Praj Industries Ltd has announced that it has entered into a binding agreement for cost sharing with Indian Oil Corporation Ltd (IOCL) to set up three second-generation (2G) ethanol plants in Gujarat, India. In addition Praj has signed a Memorandum of Understanding (MoU) with Bharat Petroleum Corporation Ltd (BPCL) for a 2G ethanol plant in Orissa.

(Left) Vinati Moghe, VP Corporate Communications and Gajanan Nabar CEO, Praj Industries seen at their booth during FO Lichts World Ethanol & Biofuels 2014 in Hungary. Praj recently commissioned Africa’s first Roundtable on Sustainable Biomaterials (RSB) certified 80 000 m3 fuel ethanol plant, the Addax Bioenergy SL plant in Sierra Leone.

(Left) Vinati Moghe, VP Corporate Communications and Gajanan Nabar CEO, Praj Industries seen at their booth during FO Lichts World Ethanol & Biofuels 2014 in Hungary. Praj has been contracted to build four 2G ethanol plants in India.

Praj Industries Ltd, an India-headed global process solutions provider for the wastewater, ethanol and beverage industries, has announced that it has entered into a binding agreement for cost sharing with Indian Oil Corporation Ltd (IOCL) to set up three second-generation (2G) ethanol plants, at Panipat, Haryana and Dahej in the State of Gujarat. Each of these 2G ethanol plants will have the capacity to produce 100 000 litres of ethanol per day.

The deal is a progress milestone as per a Memorandum of Understanding (MoU) signed in September this year wherein IOCL selected Praj as its technology partner for setting up multiple 2G ethanol plants based on its indigenously developed technology.

▸ **Source texts of formatted documents**
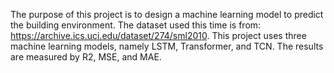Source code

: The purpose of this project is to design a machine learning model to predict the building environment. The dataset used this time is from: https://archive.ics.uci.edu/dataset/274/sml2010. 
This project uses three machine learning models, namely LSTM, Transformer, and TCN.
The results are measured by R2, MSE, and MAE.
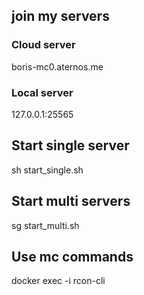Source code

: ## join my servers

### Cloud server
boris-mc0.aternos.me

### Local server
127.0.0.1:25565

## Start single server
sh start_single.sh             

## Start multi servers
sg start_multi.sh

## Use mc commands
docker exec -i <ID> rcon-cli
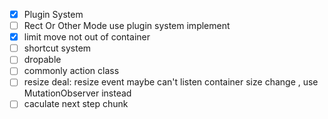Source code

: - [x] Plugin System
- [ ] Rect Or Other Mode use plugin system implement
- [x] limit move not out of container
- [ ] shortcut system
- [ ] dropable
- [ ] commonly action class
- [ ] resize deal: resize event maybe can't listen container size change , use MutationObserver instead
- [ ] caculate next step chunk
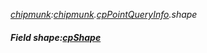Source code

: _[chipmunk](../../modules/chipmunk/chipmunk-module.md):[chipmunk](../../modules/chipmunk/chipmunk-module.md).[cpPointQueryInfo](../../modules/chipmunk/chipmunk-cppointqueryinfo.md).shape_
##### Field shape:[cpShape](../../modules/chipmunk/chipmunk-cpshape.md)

▸ **Questions to answer**
a) Translate this sentence from the Praj ethanol plant text into Spanish: "Each of these 2G ethanol plants will have the capacity to produce 100 000 litres of ethanol per day."
b) Write the next part of the text on Praj's ethanol plant agreements, starting after its final sentence.

▸ **Answers provided**
a) Cada una de estas plantas de etanol 2G tendrá la capacidad de producir 100 000 litros de etanol al día.

b)
In addition, Praj has signed a MoU with Bharat Petroleum Corporation Ltd (BPCL) that has selected Praj as technology partner for setting up a 100 000 litre per day 2G ethanol plant in the State of Orissa. Project timelines and capital outlay estimations are under finalisation. Both agreements were executed on the sidelines of the recently concluded Petrotech 2016 event held in New Delhi, India.

These 2G ethanol plants will use ligno-cellulosic biomass, primarily agri-residues, as feedstock. As a result it is expected that the farming communities in the regions that the plants are to be built will benefit from additional revenues from agri-waste.

– We are pleased with the progress of setting up of 2G ethanol projects by the Oil Marketing Companies (OMCs. Praj is equally committed to partner with OMCs in their achievement of completing project targets. This is in line with Government of India’s vision of increased contribution of renewables in India’s energy portfolio, said Pramod Chaudhari, Executive Chairman, Praj Industries Ltd.